Novel Fluid/Structure/Field (FFSI) Modeling Framework in the Context of Ion Channels (20frg240)

Organizers

(Technion)

(York University)

Description

The Banff International Research Station will host the "Novel fluid/structure/field (FFSI) modeling framework in the context of ion channels" workshop in Banff from September 5, 2019 to September 15, 2019.


Tremendous progress has been made in the past century in biological sciences thanks to
technological advances in experimental and measuring techniques. As was the case for physics and chemistry in
the previous century, biological sciences are at a critical juncture where further advancements
depend and rely crucially on the development of now quantitative tools. Mathematics will inevitably play a crucial role
during the processes while biology comes increasingly more quantitative as a scientific discipline.

Bio-ions and biomolecules are essential in performing biological functions in living organisms.
The understanding of their roles in nerve and physiological functions has fundamental importance,
as demonstrated by several Noble prize winning researchers since the prize was established.
For example, Cajal shared the 1906 prize for his discovery of synaptic transmission in neural communication.
Hodgkin and Huxley won the 1963 prize for their discoveries concerning the ionic mechanism involved in
the excitation and inhibition in the nerve cells. The detailed discovery of the functions of single ion
channels came much later, which was recognized by the 1991 prize awarded to Neher and Sakmann.

Real biological problems of ion transport are characterized by interaction on all scales and
no living biological systems can function without flows. Working on problems from living biological
systems requires mathematics that describes interactions of ions at the atomic scale as well as the organ scale.
These problems are inherently multi disciplinary and they present formidable challenges as well as
fantastic opportunities for modelers, analysts, and computational scientists.
Concurrently, renewable energy devices rely on ionic transport at increasingly large densities. Thus, similar mathematical challenges arise in modeling permeability in biological ionic channels and ionic transport in nano-pores of capacitive desalination devices.

In this research group, we focus on the modeling of ionic flows through ion channels, while taking into account possible deformations in the structure of the ionic channel. Such deformations can completely change the behavior of the channel, and have not yet been systematically studied, probably due to the challenges that such a study poses.
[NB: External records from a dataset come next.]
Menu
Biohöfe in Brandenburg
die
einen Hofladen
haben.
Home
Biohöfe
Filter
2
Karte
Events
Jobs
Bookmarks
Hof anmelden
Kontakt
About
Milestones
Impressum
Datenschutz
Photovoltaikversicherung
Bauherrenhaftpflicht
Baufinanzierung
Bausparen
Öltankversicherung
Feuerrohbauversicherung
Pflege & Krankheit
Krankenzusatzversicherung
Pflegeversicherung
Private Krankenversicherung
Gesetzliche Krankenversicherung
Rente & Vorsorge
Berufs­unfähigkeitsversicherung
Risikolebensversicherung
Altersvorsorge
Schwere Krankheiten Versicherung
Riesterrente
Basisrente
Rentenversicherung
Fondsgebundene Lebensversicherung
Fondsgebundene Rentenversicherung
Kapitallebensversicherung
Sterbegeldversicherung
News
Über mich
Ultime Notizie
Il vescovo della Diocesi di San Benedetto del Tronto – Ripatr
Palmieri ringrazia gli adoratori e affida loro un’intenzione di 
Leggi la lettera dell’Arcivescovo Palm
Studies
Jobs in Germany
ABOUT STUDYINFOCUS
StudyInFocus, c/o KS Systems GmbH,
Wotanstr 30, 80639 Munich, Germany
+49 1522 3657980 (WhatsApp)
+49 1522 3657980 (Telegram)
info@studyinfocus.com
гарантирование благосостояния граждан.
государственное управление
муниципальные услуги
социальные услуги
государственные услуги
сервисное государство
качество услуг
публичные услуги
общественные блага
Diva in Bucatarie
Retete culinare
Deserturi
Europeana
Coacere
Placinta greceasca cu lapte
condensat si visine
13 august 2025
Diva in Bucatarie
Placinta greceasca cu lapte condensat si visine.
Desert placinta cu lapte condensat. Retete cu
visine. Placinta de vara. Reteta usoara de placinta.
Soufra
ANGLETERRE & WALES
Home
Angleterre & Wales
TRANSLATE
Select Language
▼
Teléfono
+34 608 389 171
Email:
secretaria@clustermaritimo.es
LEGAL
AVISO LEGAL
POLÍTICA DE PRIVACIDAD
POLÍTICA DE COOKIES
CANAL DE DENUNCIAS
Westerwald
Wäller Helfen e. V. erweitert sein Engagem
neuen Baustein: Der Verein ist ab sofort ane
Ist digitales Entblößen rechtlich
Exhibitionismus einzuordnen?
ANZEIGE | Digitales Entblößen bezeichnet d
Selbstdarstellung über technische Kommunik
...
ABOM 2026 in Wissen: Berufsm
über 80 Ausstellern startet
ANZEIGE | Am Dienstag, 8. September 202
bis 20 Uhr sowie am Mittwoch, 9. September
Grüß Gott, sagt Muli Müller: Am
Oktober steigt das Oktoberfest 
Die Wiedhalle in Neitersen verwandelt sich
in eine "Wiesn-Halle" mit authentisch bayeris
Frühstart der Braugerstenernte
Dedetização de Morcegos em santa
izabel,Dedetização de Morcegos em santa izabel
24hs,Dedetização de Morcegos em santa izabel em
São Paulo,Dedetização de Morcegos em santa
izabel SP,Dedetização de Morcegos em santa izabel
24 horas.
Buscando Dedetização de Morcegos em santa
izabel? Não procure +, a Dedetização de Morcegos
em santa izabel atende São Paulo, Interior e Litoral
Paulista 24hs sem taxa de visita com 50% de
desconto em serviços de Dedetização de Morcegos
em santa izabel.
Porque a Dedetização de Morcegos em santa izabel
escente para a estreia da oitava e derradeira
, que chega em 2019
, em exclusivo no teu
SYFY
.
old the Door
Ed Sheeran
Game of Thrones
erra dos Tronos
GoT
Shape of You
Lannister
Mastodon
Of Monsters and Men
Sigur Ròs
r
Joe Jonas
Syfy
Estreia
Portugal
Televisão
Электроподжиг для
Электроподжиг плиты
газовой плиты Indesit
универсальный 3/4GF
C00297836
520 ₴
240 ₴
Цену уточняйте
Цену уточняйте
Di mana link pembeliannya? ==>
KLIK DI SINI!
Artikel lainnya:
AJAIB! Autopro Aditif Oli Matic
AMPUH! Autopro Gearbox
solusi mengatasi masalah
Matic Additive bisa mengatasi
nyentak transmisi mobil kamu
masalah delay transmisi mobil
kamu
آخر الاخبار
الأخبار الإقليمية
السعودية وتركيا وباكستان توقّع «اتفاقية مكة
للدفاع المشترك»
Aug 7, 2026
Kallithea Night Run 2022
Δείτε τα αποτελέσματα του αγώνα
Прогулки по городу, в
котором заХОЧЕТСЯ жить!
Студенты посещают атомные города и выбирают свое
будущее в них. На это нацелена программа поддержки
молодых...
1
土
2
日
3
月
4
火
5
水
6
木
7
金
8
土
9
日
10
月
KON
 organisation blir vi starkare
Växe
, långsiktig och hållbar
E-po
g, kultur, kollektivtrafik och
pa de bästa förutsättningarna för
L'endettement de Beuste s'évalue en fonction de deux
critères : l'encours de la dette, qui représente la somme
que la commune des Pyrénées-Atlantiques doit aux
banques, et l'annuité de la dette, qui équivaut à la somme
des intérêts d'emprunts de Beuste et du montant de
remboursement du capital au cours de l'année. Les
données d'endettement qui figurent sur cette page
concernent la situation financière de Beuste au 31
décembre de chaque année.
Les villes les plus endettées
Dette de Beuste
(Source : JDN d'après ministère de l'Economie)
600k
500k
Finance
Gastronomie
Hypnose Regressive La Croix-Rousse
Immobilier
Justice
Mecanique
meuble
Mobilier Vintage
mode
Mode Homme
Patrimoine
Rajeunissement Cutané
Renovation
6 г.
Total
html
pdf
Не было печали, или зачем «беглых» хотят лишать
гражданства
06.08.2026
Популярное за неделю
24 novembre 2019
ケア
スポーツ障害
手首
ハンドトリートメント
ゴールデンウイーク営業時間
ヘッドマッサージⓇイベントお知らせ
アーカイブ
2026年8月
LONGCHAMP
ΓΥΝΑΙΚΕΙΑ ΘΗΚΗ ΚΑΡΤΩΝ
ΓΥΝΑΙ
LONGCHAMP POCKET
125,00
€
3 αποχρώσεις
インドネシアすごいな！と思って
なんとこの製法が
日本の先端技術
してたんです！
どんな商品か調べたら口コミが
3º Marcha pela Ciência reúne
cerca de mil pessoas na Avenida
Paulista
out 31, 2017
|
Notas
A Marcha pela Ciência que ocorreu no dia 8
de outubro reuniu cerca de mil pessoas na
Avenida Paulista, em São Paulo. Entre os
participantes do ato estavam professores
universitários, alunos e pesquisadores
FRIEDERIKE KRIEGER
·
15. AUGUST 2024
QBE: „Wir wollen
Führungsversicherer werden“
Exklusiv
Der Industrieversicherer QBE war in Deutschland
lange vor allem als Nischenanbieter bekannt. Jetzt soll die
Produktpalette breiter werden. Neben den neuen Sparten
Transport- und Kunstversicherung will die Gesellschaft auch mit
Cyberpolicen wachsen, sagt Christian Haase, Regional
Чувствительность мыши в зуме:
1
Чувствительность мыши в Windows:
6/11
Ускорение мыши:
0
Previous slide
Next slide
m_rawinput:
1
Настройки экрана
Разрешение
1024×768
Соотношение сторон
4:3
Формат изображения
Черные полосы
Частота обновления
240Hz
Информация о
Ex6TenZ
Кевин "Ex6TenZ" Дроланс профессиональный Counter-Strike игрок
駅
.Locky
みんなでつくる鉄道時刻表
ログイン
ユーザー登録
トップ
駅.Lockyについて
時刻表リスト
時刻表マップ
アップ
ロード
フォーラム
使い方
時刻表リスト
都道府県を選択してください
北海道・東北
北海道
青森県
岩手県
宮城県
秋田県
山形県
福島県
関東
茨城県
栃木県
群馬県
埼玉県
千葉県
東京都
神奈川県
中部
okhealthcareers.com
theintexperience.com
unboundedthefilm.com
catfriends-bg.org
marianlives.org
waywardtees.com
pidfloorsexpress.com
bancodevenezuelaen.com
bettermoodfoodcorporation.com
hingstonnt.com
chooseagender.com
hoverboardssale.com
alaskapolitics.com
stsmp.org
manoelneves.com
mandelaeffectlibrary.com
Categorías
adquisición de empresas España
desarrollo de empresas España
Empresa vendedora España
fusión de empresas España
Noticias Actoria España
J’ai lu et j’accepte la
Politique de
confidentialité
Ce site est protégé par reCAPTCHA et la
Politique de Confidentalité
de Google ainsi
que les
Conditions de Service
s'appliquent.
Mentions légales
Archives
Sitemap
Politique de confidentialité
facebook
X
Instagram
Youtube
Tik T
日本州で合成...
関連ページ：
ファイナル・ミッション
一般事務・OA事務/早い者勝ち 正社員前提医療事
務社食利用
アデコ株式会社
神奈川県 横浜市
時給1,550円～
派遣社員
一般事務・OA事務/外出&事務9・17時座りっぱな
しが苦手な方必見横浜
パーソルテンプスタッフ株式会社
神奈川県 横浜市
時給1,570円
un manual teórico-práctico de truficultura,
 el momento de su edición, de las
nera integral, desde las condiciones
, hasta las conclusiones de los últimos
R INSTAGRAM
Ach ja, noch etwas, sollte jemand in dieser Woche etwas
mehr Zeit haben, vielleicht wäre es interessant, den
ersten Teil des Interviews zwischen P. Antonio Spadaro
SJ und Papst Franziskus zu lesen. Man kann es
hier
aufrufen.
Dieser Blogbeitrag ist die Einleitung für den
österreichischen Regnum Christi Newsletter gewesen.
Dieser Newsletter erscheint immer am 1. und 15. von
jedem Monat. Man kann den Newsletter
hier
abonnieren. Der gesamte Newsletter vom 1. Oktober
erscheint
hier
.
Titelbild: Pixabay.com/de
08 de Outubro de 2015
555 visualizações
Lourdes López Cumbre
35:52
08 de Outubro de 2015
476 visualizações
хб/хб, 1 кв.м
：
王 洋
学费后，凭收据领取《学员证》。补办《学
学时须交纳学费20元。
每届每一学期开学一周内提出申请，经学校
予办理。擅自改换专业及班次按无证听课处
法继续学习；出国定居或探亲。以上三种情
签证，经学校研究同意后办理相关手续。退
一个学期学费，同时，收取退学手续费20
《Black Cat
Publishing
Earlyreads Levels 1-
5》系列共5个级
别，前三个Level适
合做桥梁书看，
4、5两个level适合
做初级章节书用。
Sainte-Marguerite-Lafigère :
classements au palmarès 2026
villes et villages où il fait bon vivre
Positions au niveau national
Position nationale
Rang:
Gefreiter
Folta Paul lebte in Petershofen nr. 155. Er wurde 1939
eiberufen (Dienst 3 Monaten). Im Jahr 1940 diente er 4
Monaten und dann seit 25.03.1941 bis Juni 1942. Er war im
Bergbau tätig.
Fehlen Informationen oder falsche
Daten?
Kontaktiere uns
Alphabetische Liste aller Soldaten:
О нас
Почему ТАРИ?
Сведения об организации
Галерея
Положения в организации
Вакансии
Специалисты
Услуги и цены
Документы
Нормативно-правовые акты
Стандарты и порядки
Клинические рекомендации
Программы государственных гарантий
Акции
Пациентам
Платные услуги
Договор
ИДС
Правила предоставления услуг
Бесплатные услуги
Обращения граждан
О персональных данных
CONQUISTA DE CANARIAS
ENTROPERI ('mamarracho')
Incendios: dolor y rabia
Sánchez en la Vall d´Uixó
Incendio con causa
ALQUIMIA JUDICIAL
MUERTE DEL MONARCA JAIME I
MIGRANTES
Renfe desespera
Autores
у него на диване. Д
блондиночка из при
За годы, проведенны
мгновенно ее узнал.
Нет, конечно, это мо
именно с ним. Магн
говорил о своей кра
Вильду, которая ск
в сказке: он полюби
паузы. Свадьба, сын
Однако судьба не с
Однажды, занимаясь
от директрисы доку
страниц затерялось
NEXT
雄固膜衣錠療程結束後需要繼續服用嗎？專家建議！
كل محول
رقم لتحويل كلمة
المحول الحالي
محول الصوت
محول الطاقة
Using new approaches, we are now able to consider these problems.


The Banff International Research Station for Mathematical Innovation and Discovery (BIRS) is a collaborative Canada-US-Mexico venture that provides an environment for creative interaction as well as the exchange of ideas, knowledge, and methods within the Mathematical Sciences, with related disciplines and with industry. The research station is located at The Banff Centre in Alberta and is supported by Canada's Natural Science and Engineering Research Council (NSERC), the U.S. National Science Foundation (NSF), Alberta's Advanced Education and Technology, and Mexico's Consejo Nacional de Ciencia y Tecnología (CONACYT).